Make no mistake about it: the Ontario Liberal Party is in bad shape as it enters 2019.
In the wake of June’s provincial election, in which the Liberals suffered their worst defeat in history, the party faces major challenges in fundraising, membership levels, policy development, staffing and, possibly most important, morale.
Indeed, despite a recent rise in the polls that has excited some Liberals, the reality is that 2019 will be the most critical year for the party between now and the 2022 election if it’s to have any hope of a significant revival.
There may be a path forward for the party, though, as it begins to consider exactly how to rebuild its finances, revise its policy positions and reform its internal structures.
The first step on this path must be taken by former premier Kathleen Wynne, who quit as party leader on election night.
While it may seem hugely unfair, the political reality is that for the good of her party, it’s time now for Wynne to resign her seat in the legislature.
The reason is simple: As long as Wynne remains a sitting MPP, it’s difficult for the party to start the reorganization needed for future success.
That’s not because Wynne’s a bad person, but because she’s such a powerful reminder of how things went so far off the rails for the Liberals.
Wynne doesn’t need to be in the legislature for the money. There’s many opportunities outside of elected politics that she could pursue.
Over the past several weeks, key Liberals ranging from senior party officials to fundraisers and grassroots organizers have talked privately about how the party can’t get too far until it can distance itself from Wynne.

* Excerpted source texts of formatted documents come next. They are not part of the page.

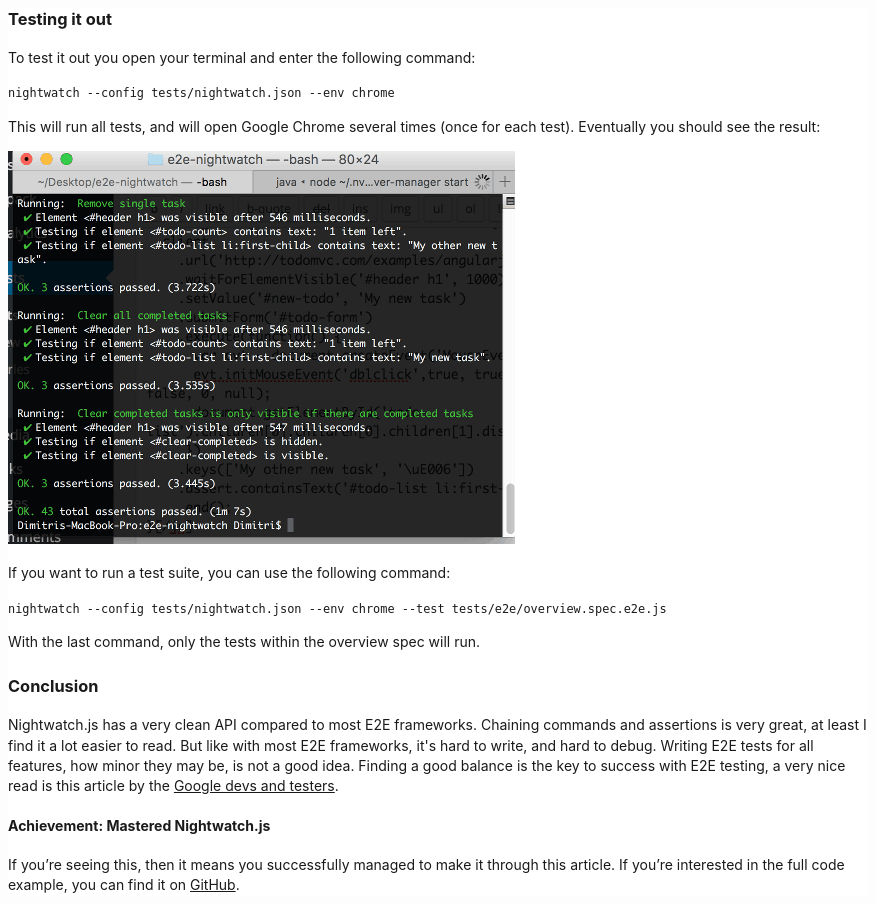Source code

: ### Testing it out

To test it out you open your terminal and enter the following command:

```
nightwatch --config tests/nightwatch.json --env chrome
```

This will run all tests, and will open Google Chrome several times (once for each test). Eventually you should see the result:

![nightwatch-run](images/nightwatch-run.png)

If you want to run a test suite, you can use the following command:

```
nightwatch --config tests/nightwatch.json --env chrome --test tests/e2e/overview.spec.e2e.js
``` 

With the last command, only the tests within the overview spec will run.

### Conclusion

Nightwatch.js has a very clean API compared to most E2E frameworks. Chaining commands and assertions is very great, at least I find it a lot easier to read. But like with most E2E frameworks, it's hard to write, and hard to debug. Writing E2E tests for all features, how minor they may be, is not a good idea. Finding a good balance is the key to success with E2E testing, a very nice read is this article by the [Google devs and testers](http://googletesting.blogspot.be/2015/04/just-say-no-to-more-end-to-end-tests.html).

#### Achievement: Mastered Nightwatch.js

If you’re seeing this, then it means you successfully managed to make it through this article. If you’re interested in the full code example, you can find it on [GitHub](https://github.com/g00glen00b/angular-samples/tree/master/e2e-nightwatch).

“There’s still too much toxicity between voters and Kathleen for us to move ahead,” a leading Liberal fundraiser said.
For example, the party is $9 million to $10 million in debt. It raised some $150,000 in December. That’s better than in previous months, but still well behind where it needs to be.
“It’s time to suck it up and move on,” another senior Liberal said. “We could likely win a byelection in her riding, so there’s no reason why she should stay on.”
Wynne has given no sign she will step down soon. But these days, she doesn’t show up too often in the legislature.
So why is she sticking around?
It’s common for former premiers to resign as an MPP after they quit as party leader.
Former Liberal premier Dalton McGuinty held on to his Ottawa-area seat for only five months in 2013 after Wynne replaced him as leader. Conservative leader Ernie Eves retired as an MPP in 2005 after stepping down as leader in 2004 following the party’s 2003 defeat.
At the same time, members of the Liberal party executive committee are split on when to hold a leadership contest.
The argument for an early contest, starting this spring with voting in early September, is that a new leader needs plenty of time to start recruiting new candidates and mapping out themes for a policy platform.
The argument for delaying until the spring of 2020 is that Ontario Liberals can recapture support of voters who like the Trudeau Liberals by wholeheartedly working to help re-elect the federal party.
By doing so, they would associate themselves with the most important issues of the federal election, namely climate control and immigration.
Although there’s no official race yet, potential leadership candidates are already circling.
But everything – fundraising, policy planning, a new leader – hinges on Wynne.
It’s time she took the step.
Bob Hepburn is a columnist with Torstar Syndication Services.